Richard hatte Enzio nun so oft entmutigt, daß er jetzt, wo er anerkennen konnte, seinem Urteil unwillkürlich größere Worte gab. Er sagte zu 335 Caecilie, ihm mache das Werk einen ähnlichen Eindruck wie Wand- und Deckenmalereien der Barockkunst, zu der Enzio eine innere Verwandtschaft zu haben scheine: Ein großer Zug pomphaften Lebens, eine voll sich gehen lassende Freude an der dramatisch bewegten Linie, lebensgenüßliche Sinnlichkeit bei allem äußerlich dargestellten Schmerz. Dies war nicht seine eigene Welt, aber er erkannte an, daß sie auch ihre Berechtigung habe, sowie sie sich in wirklichem Stil zusammenfasse.

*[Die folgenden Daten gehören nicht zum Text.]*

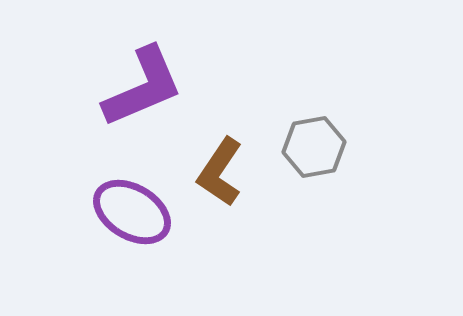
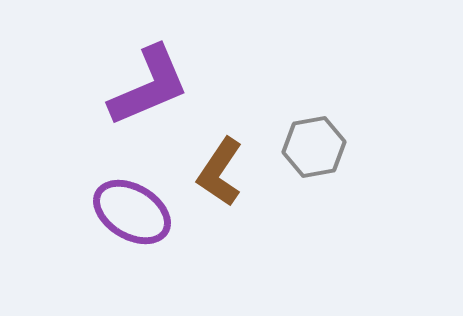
purple L-shape: moved 6 px right, 1 px up
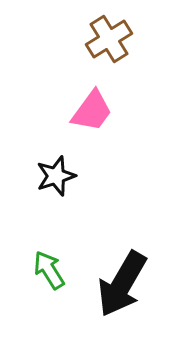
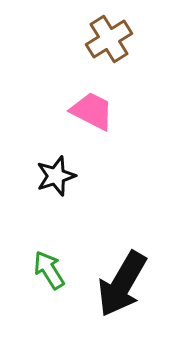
pink trapezoid: rotated 99 degrees counterclockwise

Caecilie war stolz auf dieses Werk, nur der Kapellmeister brummte, Enzio möge zwar so fortfahren, sich aber im übrigen vor Überhebung hüten: Die Bäume wüchsen zu leicht in den Himmel. Bei diesen letzten Worten dachte er sich gar nichts. Gleich nach jenem Werke komponierte Enzio einen Walzer, in einem Vormittag, aus einem Guß. Er war hinreißend im Schwung, bravourös, voll von rhythmischen Kunststücken, und er nannte ihn »valse impromptu«.